Closed csisc closed 3 years ago

csisc commented 3 years ago

We are a group of researchers that tested the CODA guidelines among other Arabic Script conventions on real users from Tunisia with the contribution of Derja Association. We held three demo sessions in late 2019. Given that developing a large-scale writing convention for Arabic dialects is more important than developing a convention for Tunisian Arabic, we decided to share with you our findings so that they be taken into consider in enriching CODA* Guidelines.

In "Unified guidelines and resources for Arabic dialect orthography", you specified this: Alif Maqsura The MSA rules for spelling the AlifMaqsura (ø ý), which are sometimes based on roots and sometimes on patterns, apply in CODA*.

This is not explicit as a rule. We propose to decide the transcription of Alif Maqusra for verbs according to their present. Example, جاء (to come) becomes جا in Tunisian Arabic. We propose to write it as جى as its present is يجي.

nizarhabash1 commented 3 years ago

The Alif Maqsura statement assumes the reader knows MSA spelling rules. We thought the statement was clear given knowledge of Arabic morphology. Patterns liks فعلى have an Alif Maqsura in the form; and roots ending with ي which realize as [a] are spelled as ى. For MSA, the idea of using the imperfective ('present') form does not work -- take the verb رأى يرى. the vowel is [a] in both. The rule applied because the root is رءي supported by رؤية، رأي.

The case of جا/يجي is interesting because this common verb is irregular in many dialects (e.g. Egy allows جم for they came). We did not think this was an Alif Maqsura justifiable case to keep the connection to MSA جاء. Hamzas often disappear in dialects, and we think maintaining the form is desirable to maximize connection across variants of Arabic -- especially when the pronunciation is not affected.

The rule you suggested is interesting; but it is not CODA and it is inconsistent with MSA.

csisc commented 3 years ago

This is morphology-motivated: We have seen it from a different point of view. We have analyzed the ending of verbs in present and compared them to the ending of verbs in the past. We found several inconsistencies in aligning present endings with past endings. That is why we think of this solution to let the learning of the Arabic morphology easier for the beginners. In fact, this rule is the one used in the MSA. We have chosen to be more consistent with the "morphological etymology" of dialects rather than the "lexical etymology" of words.

nizarhabash1 commented 3 years ago

Thanks for the clarification. But this is not a CODA* issue.

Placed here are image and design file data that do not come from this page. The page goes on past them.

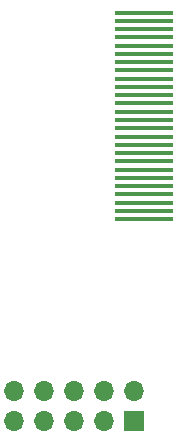
<source format=gbr>
%TF.GenerationSoftware,KiCad,Pcbnew,6.0.5+dfsg-1*%
%TF.CreationDate,2022-06-06T15:17:50+08:00*%
%TF.ProjectId,pcb-backbox,7063622d-6261-4636-9b62-6f782e6b6963,rev?*%
%TF.SameCoordinates,Original*%
%TF.FileFunction,Soldermask,Bot*%
%TF.FilePolarity,Negative*%
%FSLAX46Y46*%
G04 Gerber Fmt 4.6, Leading zero omitted, Abs format (unit mm)*
G04 Created by KiCad (PCBNEW 6.0.5+dfsg-1) date 2022-06-06 15:17:50*
%MOMM*%
%LPD*%
G01*
G04 APERTURE LIST*
%ADD10R,1.700000X1.700000*%
%ADD11O,1.700000X1.700000*%
%ADD12R,5.000000X0.400000*%
G04 APERTURE END LIST*
D10*
%TO.C,J1*%
X135630000Y-115590000D03*
D11*
X135630000Y-113050000D03*
X133090000Y-115590000D03*
X133090000Y-113050000D03*
X130550000Y-115590000D03*
X130550000Y-113050000D03*
X128010000Y-115590000D03*
X128010000Y-113050000D03*
X125470000Y-115590000D03*
X125470000Y-113050000D03*
%TD*%
D12*
%TO.C,CON1*%
X136450000Y-80970000D03*
X136450000Y-81670000D03*
X136450000Y-82370000D03*
X136450000Y-83070000D03*
X136450000Y-83770000D03*
X136450000Y-84470000D03*
X136450000Y-85170000D03*
X136450000Y-85870000D03*
X136450000Y-86570000D03*
X136450000Y-87270000D03*
X136450000Y-87970000D03*
X136450000Y-88670000D03*
X136450000Y-89370000D03*
X136450000Y-90070000D03*
X136450000Y-90770000D03*
X136450000Y-91470000D03*
X136450000Y-92170000D03*
X136450000Y-92870000D03*
X136450000Y-93570000D03*
X136450000Y-94270000D03*
X136450000Y-94970000D03*
X136450000Y-95670000D03*
X136450000Y-96370000D03*
X136450000Y-97070000D03*
X136450000Y-97770000D03*
X136450000Y-98470000D03*
%TD*%
M02*

</source>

csisc commented 3 years ago

Another example of such a matter is رسا (to anchor). The present of رسا is يرسو in MSA and يرسي in Tunisian. The question here is how not all the present verbs finishing with long [i] have a past form finishing with Alif Maqsura. Another question can be how computers can learn to generate rules for the morphology of Arabic dialects with exceptions.

This is not a CODA* issue. I know. However, this is important to know.

csisc commented 3 years ago

Thank you. I finished all the issues that have emerged from the practice of CODA by native users. I think that these eight issues were important to raise, particularly as we tested CODA guidelines on Maghrebi Arabic users.